The scent of roses filled the air—sweet, delicate, deceiving. The bouquet in her hands was fresh, petals dusted with the soft kiss of morning dew, but beneath their beauty was something far more dangerous.
She turned slightly, the fabric of her white skirt shifting with her movement, her long hair cascading down her back like a silk river. She knew she was being watched. She always was.
Her name was Lilith.
To the world, she was an innocent bloom—delicate, untouched, something men wished to pluck and claim. But Lilith was no flower. She was the thorn, the poison wrapped in silk, the fire hidden beneath snow.
She had spent years perfecting this illusion—the quiet girl with a soft smile, the one who turned heads but never lingered long enough to be caught.
Until him.
Adrian Valmont.
A name whispered in shadows, a man whose presence could steal the breath from a room. He was dangerous, not just in the way he looked at her, but in the way he saw her.
And that made him a threat.
Lilith had always been in control, but when Adrian’s eyes met hers across the crowded ballroom two nights ago, she felt it—the unraveling. A single moment of weakness, a flicker of something she couldn’t afford to feel.
And now, standing here, roses in her hands, his presence lurking behind her like an unspoken challenge, she knew he had come for her.
“Who sent you the flowers?” His voice was deep, rich, and laced with amusement.
She turned slowly, a coy smile dancing on her lips. “Do you ask out of curiosity or jealousy?”
His gaze darkened, a predator’s patience simmering beneath his calm facade. He took a step closer, his fingers grazing the bare skin of her arm—a touch so light, yet it burned.
“You think I don’t know?” His voice was softer now, more dangerous.
Her breath hitched, but she masked it with a smirk. “Know what?”
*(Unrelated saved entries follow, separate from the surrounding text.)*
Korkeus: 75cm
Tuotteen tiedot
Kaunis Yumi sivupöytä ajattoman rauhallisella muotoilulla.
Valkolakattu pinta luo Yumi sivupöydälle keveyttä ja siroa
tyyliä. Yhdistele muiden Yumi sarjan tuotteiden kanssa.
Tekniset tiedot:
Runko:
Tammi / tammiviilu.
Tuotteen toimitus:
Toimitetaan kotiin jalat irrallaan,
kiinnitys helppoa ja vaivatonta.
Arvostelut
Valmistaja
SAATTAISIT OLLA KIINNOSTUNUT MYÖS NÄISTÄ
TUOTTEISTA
Adrian tilted his head, studying her the way one might study a weapon just before using it. Then, without warning, he reached out, plucking a single rose from the bouquet, his fingers trailing over the petals before letting them fall, one by one, to the floor.
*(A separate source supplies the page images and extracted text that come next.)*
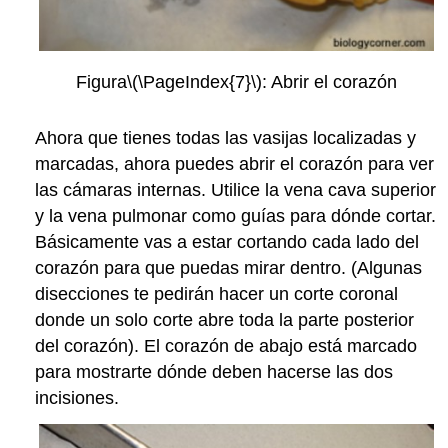
Figura
\(\PageIndex{7}\)
: Abrir el corazón
Ahora que tienes todas las vasijas localizadas y
marcadas, ahora puedes abrir el corazón para ver
las cámaras internas. Utilice la vena cava superior
y la vena pulmonar como guías para dónde cortar.
Básicamente vas a estar cortando cada lado del
corazón para que puedas mirar dentro. (Algunas
disecciones te pedirán hacer un corte coronal
donde un solo corte abre toda la parte posterior
del corazón). El corazón de abajo está marcado
para mostrarte dónde deben hacerse las dos
incisiones.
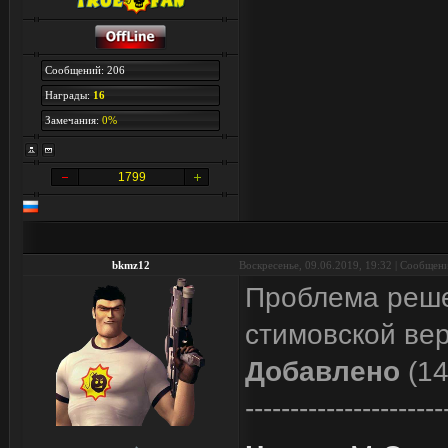
Сообщений: 206
Награды:
16
Замечания:
0%
1799
bkmz12
Воскресенье, 09.06.2019, 19:32 | Сообщен
Проблема решен
стимовской вер
Добавлено
(14
----------------------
“That you’re lying,” he murmured. “That this innocent act of yours is just that—an act.“
Lilith’s pulse quickened, but she refused to break. “And what do you think I’m hiding?”
A smirk. Dark. Knowing. Deadly.
“Your real name, for starters.”
The silence stretched between them, thick and charged. He was getting too close. Too deep.
Lilith stepped back, placing the bouquet on the table beside her. She tilted her chin, forcing her voice to stay steady. “You think you know me, Adrian?”
His gaze flickered to her lips, then back to her eyes.
“I know you better than you think.”
The challenge sent heat rolling through her, but she refused to be the first to break. This was a game.
A game of deception, seduction, and secrets.